━━━ PAGE
Le chef du commando, le lieutenant Ondo Obiang Kelly, commandant-adjoint de la Garde républicaine (GR) chargée de la protection de la présidence, a été arrêté et deux autres membres du commando ont été tués, a annoncé la présidence.

Un groupe de militaires est apparu lundi à l'aube à la radio-télévision nationale (RTG) appelant à un soulèvement et annonçant la prochaine formation d'un "Conseil national de restauration" de la démocratie.

Le chef du groupe "a été arrêté", selon la présidence. "La situation est sous contrôle".

Les forces de sécurité ont "pris le bâtiment (de la radio) d'assaut, abattu deux membres du commando et libéré les otages", selon un communiqué. Les membres du commando, après avoir "neutralisé" des gendarmes ont lu leur communiqué.

Les forces de sécurité ont été déployées, a déclaré le porte-parole du gouvernement, Guy-Bertrand Mapangou. Les frontières du pays restent ouvertes.

En revanche, l'internet était toujours coupé dans Libreville en soirée. L'ONG Internet sans frontières a "condamné avec la plus grande fermeté la coupure internet intervenue au Gabon le 7 janvier 2019, à la suite d'une tentative de coup d'Etat militaire".
━━━━━━
━━━ DONNÉES FOURNIES
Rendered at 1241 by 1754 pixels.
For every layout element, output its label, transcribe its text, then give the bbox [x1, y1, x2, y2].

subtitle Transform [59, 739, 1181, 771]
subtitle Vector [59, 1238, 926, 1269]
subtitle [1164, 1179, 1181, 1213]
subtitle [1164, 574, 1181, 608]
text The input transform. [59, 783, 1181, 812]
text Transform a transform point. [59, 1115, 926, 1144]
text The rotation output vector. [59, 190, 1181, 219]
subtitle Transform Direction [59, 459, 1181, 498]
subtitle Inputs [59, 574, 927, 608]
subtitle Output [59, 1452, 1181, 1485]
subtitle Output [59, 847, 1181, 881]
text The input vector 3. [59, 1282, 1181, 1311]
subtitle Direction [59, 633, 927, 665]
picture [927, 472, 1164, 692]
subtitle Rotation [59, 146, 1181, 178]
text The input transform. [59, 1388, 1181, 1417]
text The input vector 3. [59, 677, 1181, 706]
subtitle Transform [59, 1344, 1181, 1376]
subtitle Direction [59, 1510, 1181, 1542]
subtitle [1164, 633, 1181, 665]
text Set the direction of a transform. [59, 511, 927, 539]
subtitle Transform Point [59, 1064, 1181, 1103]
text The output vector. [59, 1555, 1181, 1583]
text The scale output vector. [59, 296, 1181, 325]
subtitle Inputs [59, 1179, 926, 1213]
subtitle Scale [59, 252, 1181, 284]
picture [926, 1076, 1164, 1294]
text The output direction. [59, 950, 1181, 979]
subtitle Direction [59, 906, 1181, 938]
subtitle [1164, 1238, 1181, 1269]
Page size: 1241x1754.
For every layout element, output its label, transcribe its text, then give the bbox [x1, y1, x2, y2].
━━━━━━
- [CONSIGNES]
**1.** Recopiez dans l'article sur la tentative de coup d'État au Gabon le passage allant de « Un groupe de » jusqu'à « pays restent ouvertes. ».
**2.** D'après l'article sur la tentative de coup d'État au Gabon, qui est le porte-parole du gouvernement ?

- [RÉPONSES ATTENDUES]
**1.**
Un groupe de militaires est apparu lundi à l'aube à la radio-télévision nationale (RTG) appelant à un soulèvement et annonçant la prochaine formation d'un "Conseil national de restauration" de la démocratie.

Le chef du groupe "a été arrêté", selon la présidence. "La situation est sous contrôle".

Les forces de sécurité ont "pris le bâtiment (de la radio) d'assaut, abattu deux membres du commando et libéré les otages", selon un communiqué. Les membres du commando, après avoir "neutralisé" des gendarmes ont lu leur communiqué.

Les forces de sécurité ont été déployées, a déclaré le porte-parole du gouvernement, Guy-Bertrand Mapangou. Les frontières du pays restent ouvertes.

**2.** Guy-Bertrand Mapangou.